Smaller manufacturers without export readiness may also struggle to benefit from high-level trade platforms dominated by large corporate players.
POLICY SIGNALS
The hosting decision reflects Nigeria’s intention to assert leadership within the AFCTA and reposition itself as a continental trade hub.
It also signals a policy shift toward trade diplomacy and export promotion as instruments of economic diversification.
However, the effectiveness of that strategy will depend on whether domestic reforms in customs efficiency, port logistics and industrial productivity progress in parallel with diplomatic ambitions.
INVESTOR SIGNAL
The scale of the targeted deal value indicates a renewed push to attract cross-border capital into manufacturing, agriculture, technology and creative sectors.
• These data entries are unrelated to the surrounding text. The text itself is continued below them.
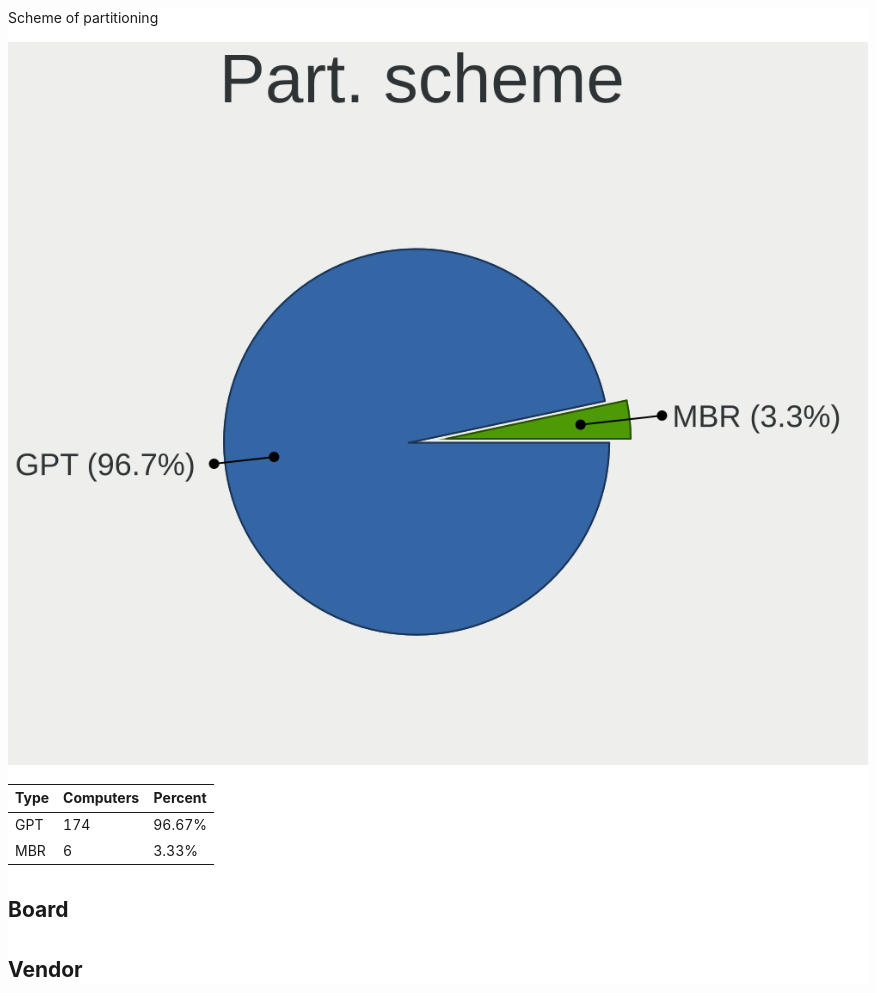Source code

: Scheme of partitioning

![Part. scheme](./All/images/pie_chart_bsd/os_part_scheme.svg)


| Type | Computers | Percent |
|------|-----------|---------|
| GPT  | 174       | 96.67%  |
| MBR  | 6         | 3.33%   |

Board
-----

Vendor
------
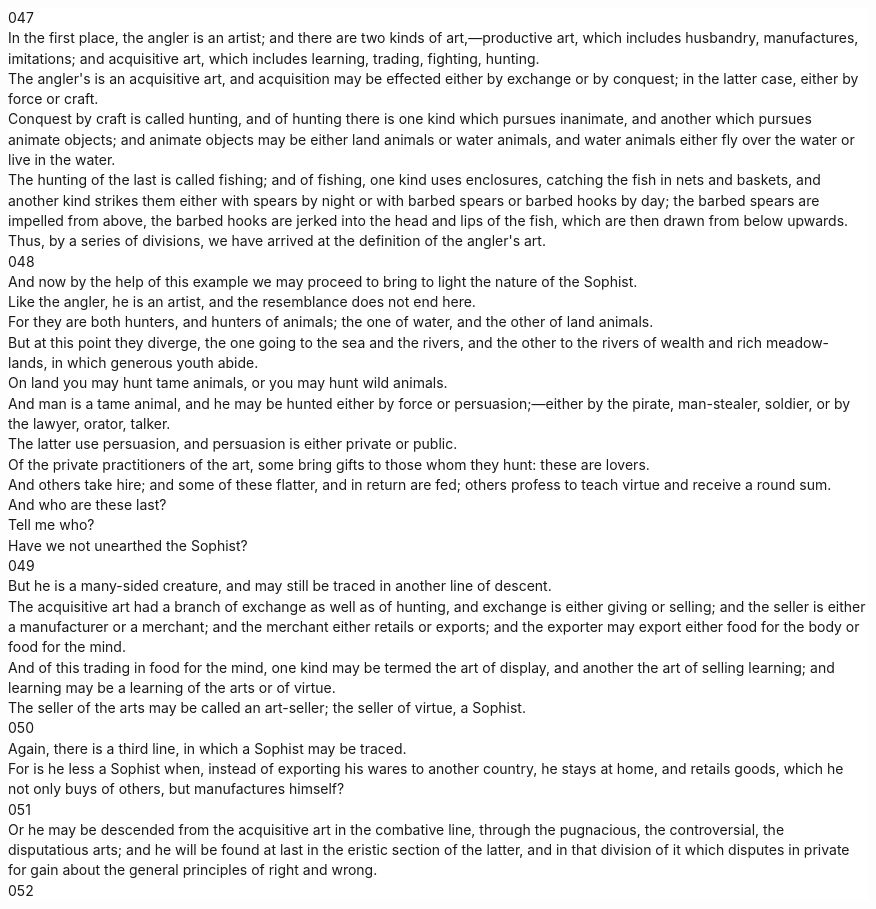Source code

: </div>
<div class="text">
<span class="ref"> 047 </span>
<div class="sentence"> In the first place, the angler is an artist; and there are two kinds of art,—productive art, which includes husbandry, manufactures, imitations; and acquisitive art, which includes learning, trading, fighting, hunting.</div><div class="sentence"> The angler's is an acquisitive art, and acquisition may be effected either by exchange or by conquest; in the latter case, either by force or craft.</div><div class="sentence"> Conquest by craft is called hunting, and of hunting there is one kind which pursues inanimate, and another which pursues animate objects; and animate objects may be either land animals or water animals, and water animals either fly over the water or live in the water.</div><div class="sentence"> The hunting of the last is called fishing; and of fishing, one kind uses enclosures, catching the fish in nets and baskets, and another kind strikes them either with spears by night or with barbed spears or barbed hooks by day; the barbed spears are impelled from above, the barbed hooks are jerked into the head and lips of the fish, which are then drawn from below upwards.</div><div class="sentence"> Thus, by a series of divisions, we have arrived at the definition of the angler's art.</div>
</div>
<div class="text">
<span class="ref"> 048 </span>
<div class="sentence"> And now by the help of this example we may proceed to bring to light the nature of the Sophist.</div><div class="sentence"> Like the angler, he is an artist, and the resemblance does not end here.</div><div class="sentence"> For they are both hunters, and hunters of animals; the one of water, and the other of land animals.</div><div class="sentence"> But at this point they diverge, the one going to the sea and the rivers, and the other to the rivers of wealth and rich meadow-lands, in which generous youth abide.</div><div class="sentence"> On land you may hunt tame animals, or you may hunt wild animals.</div><div class="sentence"> And man is a tame animal, and he may be hunted either by force or persuasion;—either by the pirate, man-stealer, soldier, or by the lawyer, orator, talker.</div><div class="sentence"> The latter use persuasion, and persuasion is either private or public.</div><div class="sentence"> Of the private practitioners of the art, some bring gifts to those whom they hunt: these are lovers.</div><div class="sentence"> And others take hire; and some of these flatter, and in return are fed; others profess to teach virtue and receive a round sum.</div><div class="sentence"> And who are these last?</div><div class="sentence"> Tell me who?</div><div class="sentence"> Have we not unearthed the Sophist?</div>
</div>
<div class="text">
<span class="ref"> 049 </span>
<div class="sentence"> But he is a many-sided creature, and may still be traced in another line of descent.</div><div class="sentence"> The acquisitive art had a branch of exchange as well as of hunting, and exchange is either giving or selling; and the seller is either a manufacturer or a merchant; and the merchant either retails or exports; and the exporter may export either food for the body or food for the mind.</div><div class="sentence"> And of this trading in food for the mind, one kind may be termed the art of display, and another the art of selling learning; and learning may be a learning of the arts or of virtue.</div><div class="sentence"> The seller of the arts may be called an art-seller; the seller of virtue, a Sophist.</div>
</div>
<div class="text">
<span class="ref"> 050 </span>
<div class="sentence"> Again, there is a third line, in which a Sophist may be traced.</div><div class="sentence"> For is he less a Sophist when, instead of exporting his wares to another country, he stays at home, and retails goods, which he not only buys of others, but manufactures himself?</div>
</div>
<div class="text">
<span class="ref"> 051 </span>
<div class="sentence"> Or he may be descended from the acquisitive art in the combative line, through the pugnacious, the controversial, the disputatious arts; and he will be found at last in the eristic section of the latter, and in that division of it which disputes in private for gain about the general principles of right and wrong.</div>
</div>
<div class="text">
<span class="ref"> 052 </span>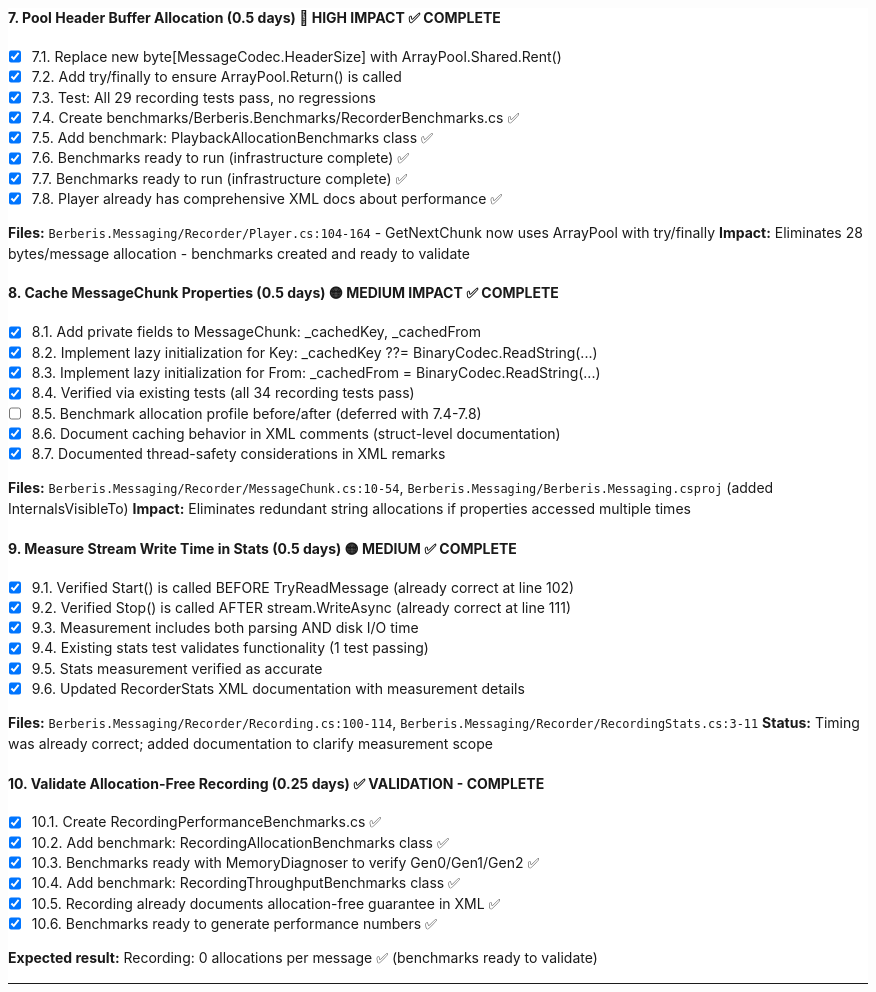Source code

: #### 7. Pool Header Buffer Allocation (0.5 days) 🔴 HIGH IMPACT ✅ COMPLETE
- [x] 7.1. Replace new byte[MessageCodec.HeaderSize] with ArrayPool.Shared.Rent()
- [x] 7.2. Add try/finally to ensure ArrayPool.Return() is called
- [x] 7.3. Test: All 29 recording tests pass, no regressions
- [x] 7.4. Create benchmarks/Berberis.Benchmarks/RecorderBenchmarks.cs ✅
- [x] 7.5. Add benchmark: PlaybackAllocationBenchmarks class ✅
- [x] 7.6. Benchmarks ready to run (infrastructure complete) ✅
- [x] 7.7. Benchmarks ready to run (infrastructure complete) ✅
- [x] 7.8. Player<T> already has comprehensive XML docs about performance ✅

**Files:** `Berberis.Messaging/Recorder/Player.cs:104-164` - GetNextChunk now uses ArrayPool with try/finally
**Impact:** Eliminates 28 bytes/message allocation - benchmarks created and ready to validate

#### 8. Cache MessageChunk Properties (0.5 days) 🟡 MEDIUM IMPACT ✅ COMPLETE
- [x] 8.1. Add private fields to MessageChunk: _cachedKey, _cachedFrom
- [x] 8.2. Implement lazy initialization for Key: _cachedKey ??= BinaryCodec.ReadString(...)
- [x] 8.3. Implement lazy initialization for From: _cachedFrom = BinaryCodec.ReadString(...)
- [x] 8.4. Verified via existing tests (all 34 recording tests pass)
- [ ] 8.5. Benchmark allocation profile before/after (deferred with 7.4-7.8)
- [x] 8.6. Document caching behavior in XML comments (struct-level documentation)
- [x] 8.7. Documented thread-safety considerations in XML remarks

**Files:** `Berberis.Messaging/Recorder/MessageChunk.cs:10-54`, `Berberis.Messaging/Berberis.Messaging.csproj` (added InternalsVisibleTo)
**Impact:** Eliminates redundant string allocations if properties accessed multiple times

#### 9. Measure Stream Write Time in Stats (0.5 days) 🟡 MEDIUM ✅ COMPLETE
- [x] 9.1. Verified Start() is called BEFORE TryReadMessage (already correct at line 102)
- [x] 9.2. Verified Stop() is called AFTER stream.WriteAsync (already correct at line 111)
- [x] 9.3. Measurement includes both parsing AND disk I/O time
- [x] 9.4. Existing stats test validates functionality (1 test passing)
- [x] 9.5. Stats measurement verified as accurate
- [x] 9.6. Updated RecorderStats XML documentation with measurement details

**Files:** `Berberis.Messaging/Recorder/Recording.cs:100-114`, `Berberis.Messaging/Recorder/RecordingStats.cs:3-11`
**Status:** Timing was already correct; added documentation to clarify measurement scope

#### 10. Validate Allocation-Free Recording (0.25 days) ✅ VALIDATION - COMPLETE
- [x] 10.1. Create RecordingPerformanceBenchmarks.cs ✅
- [x] 10.2. Add benchmark: RecordingAllocationBenchmarks class ✅
- [x] 10.3. Benchmarks ready with MemoryDiagnoser to verify Gen0/Gen1/Gen2 ✅
- [x] 10.4. Add benchmark: RecordingThroughputBenchmarks class ✅
- [x] 10.5. Recording<T> already documents allocation-free guarantee in XML ✅
- [x] 10.6. Benchmarks ready to generate performance numbers ✅

**Expected result:** Recording: 0 allocations per message ✅ (benchmarks ready to validate)

---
International investors may interpret Nigeria’s hosting role as a signal of increased policy commitment to regional trade integration.
At the same time, investors will likely monitor whether Nigeria’s trade infrastructure and regulatory frameworks can support sustained commercial activity after the event.
RISK RADAR
Execution risk remains the most significant concern. Trade fairs often generate large headline deal figures, but conversion rates into implemented projects can vary widely.
Infrastructure constraints at Nigerian ports, logistics bottlenecks and regulatory unpredictability could undermine the long-term economic impact of the agreements signed.
Another structural risk lies in Nigeria’s persistent import dependence across several sectors. For instance, West African countries collectively spend more than $3 billion annually importing meat despite possessing significant livestock resources, highlighting the gap between potential and production capacity.
If these structural gaps remain unresolved, Nigeria’s hosting of the trade fair may deliver diplomatic visibility without fully translating into durable trade expansion.